→ Records provided

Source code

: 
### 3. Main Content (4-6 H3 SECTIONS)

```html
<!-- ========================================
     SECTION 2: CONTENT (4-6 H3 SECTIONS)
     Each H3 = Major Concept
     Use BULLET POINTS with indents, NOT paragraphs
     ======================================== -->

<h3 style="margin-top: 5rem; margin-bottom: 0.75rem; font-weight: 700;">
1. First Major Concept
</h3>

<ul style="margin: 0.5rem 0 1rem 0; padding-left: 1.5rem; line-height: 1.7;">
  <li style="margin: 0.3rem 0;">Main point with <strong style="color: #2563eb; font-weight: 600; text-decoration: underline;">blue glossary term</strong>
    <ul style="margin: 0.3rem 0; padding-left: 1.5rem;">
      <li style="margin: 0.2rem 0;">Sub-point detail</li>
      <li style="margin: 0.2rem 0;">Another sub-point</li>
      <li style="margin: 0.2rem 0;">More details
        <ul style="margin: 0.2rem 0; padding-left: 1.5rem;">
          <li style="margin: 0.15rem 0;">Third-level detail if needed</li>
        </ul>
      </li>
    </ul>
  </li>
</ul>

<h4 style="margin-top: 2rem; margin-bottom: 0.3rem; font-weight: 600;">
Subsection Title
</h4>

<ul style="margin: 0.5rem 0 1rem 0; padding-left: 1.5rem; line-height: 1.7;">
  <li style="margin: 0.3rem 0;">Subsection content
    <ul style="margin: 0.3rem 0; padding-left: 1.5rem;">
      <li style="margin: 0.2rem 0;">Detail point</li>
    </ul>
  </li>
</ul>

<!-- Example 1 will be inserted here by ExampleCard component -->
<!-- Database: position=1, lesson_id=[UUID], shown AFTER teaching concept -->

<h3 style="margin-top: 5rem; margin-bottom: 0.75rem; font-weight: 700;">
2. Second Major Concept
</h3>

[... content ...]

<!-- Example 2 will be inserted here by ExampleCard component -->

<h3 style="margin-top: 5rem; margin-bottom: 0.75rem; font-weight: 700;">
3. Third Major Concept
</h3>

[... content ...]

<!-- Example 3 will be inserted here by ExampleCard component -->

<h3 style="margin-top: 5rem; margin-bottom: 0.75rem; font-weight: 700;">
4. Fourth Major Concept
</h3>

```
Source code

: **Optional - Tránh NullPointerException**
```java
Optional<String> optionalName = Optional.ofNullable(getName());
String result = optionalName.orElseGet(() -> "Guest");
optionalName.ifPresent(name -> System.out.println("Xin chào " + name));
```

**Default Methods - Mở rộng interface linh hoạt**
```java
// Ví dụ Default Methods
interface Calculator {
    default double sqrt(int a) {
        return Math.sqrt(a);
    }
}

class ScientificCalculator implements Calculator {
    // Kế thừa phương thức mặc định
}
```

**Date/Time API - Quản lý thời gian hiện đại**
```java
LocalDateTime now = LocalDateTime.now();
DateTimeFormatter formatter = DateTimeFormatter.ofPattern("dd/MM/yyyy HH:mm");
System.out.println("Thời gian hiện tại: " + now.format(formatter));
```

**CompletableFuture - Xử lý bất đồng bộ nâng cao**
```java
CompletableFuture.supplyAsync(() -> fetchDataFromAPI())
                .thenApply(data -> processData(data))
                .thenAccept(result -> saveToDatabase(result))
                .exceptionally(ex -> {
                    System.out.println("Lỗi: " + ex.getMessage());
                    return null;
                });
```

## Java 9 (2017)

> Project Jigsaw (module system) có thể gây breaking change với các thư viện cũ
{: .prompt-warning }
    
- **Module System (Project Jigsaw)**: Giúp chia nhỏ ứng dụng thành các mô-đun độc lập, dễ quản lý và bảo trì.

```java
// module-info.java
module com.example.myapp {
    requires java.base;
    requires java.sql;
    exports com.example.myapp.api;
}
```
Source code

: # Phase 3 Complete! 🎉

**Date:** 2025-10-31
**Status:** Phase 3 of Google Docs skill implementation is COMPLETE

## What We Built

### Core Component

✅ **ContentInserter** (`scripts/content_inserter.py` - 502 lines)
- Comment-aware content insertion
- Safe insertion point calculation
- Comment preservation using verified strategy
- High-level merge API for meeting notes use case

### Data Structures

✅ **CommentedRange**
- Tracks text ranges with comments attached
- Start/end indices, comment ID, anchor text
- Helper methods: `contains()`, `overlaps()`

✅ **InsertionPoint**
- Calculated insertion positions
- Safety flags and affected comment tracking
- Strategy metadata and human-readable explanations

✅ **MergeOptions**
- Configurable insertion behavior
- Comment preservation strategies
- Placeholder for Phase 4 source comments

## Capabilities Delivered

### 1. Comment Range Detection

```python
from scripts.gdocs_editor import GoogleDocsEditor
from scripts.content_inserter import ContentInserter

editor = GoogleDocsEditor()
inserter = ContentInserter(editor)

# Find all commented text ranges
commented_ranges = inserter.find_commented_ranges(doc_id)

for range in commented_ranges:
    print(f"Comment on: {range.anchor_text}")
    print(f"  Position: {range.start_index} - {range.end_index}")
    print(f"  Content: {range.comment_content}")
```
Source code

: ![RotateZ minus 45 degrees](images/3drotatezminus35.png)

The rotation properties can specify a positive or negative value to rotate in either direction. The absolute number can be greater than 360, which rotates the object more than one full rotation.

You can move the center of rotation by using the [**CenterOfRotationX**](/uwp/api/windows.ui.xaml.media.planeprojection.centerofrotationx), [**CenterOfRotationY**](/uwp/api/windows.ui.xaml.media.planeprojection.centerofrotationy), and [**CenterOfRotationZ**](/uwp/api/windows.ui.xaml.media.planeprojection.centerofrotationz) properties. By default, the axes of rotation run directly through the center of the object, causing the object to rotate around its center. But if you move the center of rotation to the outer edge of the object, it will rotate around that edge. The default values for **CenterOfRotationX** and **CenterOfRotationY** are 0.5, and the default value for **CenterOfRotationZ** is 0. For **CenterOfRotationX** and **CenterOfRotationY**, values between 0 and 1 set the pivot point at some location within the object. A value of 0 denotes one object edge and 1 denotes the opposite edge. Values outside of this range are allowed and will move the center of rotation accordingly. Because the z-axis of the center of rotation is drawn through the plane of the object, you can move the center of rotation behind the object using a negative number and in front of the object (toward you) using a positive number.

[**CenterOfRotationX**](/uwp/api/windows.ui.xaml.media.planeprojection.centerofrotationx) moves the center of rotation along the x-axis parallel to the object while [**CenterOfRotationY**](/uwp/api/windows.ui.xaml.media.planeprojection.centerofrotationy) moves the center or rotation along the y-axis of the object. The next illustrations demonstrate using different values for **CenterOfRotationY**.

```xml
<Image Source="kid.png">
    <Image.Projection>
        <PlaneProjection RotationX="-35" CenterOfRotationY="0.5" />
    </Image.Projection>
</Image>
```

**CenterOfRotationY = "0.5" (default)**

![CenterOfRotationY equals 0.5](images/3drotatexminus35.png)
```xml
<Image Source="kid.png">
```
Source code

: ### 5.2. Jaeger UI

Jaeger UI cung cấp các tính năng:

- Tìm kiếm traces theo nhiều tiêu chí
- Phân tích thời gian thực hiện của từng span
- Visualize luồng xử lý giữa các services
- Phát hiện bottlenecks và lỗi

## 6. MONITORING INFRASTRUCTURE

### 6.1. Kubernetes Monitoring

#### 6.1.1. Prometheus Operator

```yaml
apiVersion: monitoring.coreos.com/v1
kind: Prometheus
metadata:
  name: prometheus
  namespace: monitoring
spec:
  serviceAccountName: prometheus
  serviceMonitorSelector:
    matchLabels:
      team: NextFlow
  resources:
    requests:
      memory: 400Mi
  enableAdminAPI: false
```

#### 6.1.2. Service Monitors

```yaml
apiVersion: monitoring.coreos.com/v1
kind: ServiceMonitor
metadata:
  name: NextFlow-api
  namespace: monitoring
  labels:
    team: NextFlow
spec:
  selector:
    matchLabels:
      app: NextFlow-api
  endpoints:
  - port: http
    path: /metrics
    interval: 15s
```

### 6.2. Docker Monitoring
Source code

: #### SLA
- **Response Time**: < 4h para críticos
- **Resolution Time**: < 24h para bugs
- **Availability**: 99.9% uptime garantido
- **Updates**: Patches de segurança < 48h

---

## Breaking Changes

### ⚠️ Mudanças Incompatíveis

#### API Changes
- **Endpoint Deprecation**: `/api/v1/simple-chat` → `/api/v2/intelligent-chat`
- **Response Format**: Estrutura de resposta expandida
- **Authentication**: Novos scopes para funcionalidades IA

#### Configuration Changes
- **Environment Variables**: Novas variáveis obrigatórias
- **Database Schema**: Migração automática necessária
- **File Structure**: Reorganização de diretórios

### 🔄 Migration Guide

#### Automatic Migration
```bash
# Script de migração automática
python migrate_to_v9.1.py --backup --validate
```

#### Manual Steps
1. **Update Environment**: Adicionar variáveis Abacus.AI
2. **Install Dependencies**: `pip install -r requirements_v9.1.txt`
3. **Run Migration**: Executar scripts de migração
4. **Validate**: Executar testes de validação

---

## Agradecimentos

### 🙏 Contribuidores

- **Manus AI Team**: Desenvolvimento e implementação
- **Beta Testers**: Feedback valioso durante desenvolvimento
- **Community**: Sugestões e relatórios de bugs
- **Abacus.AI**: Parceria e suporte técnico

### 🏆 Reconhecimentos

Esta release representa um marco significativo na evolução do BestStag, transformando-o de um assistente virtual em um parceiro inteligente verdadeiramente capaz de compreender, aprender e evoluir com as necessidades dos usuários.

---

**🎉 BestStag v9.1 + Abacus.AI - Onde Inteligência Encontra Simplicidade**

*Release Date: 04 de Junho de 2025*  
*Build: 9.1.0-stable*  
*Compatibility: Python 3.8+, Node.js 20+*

→ Brief
For each line above that carries the word "NextFlow", copy it out.

→ Answer box
      team: NextFlow
  name: NextFlow-api
    team: NextFlow
      app: NextFlow-api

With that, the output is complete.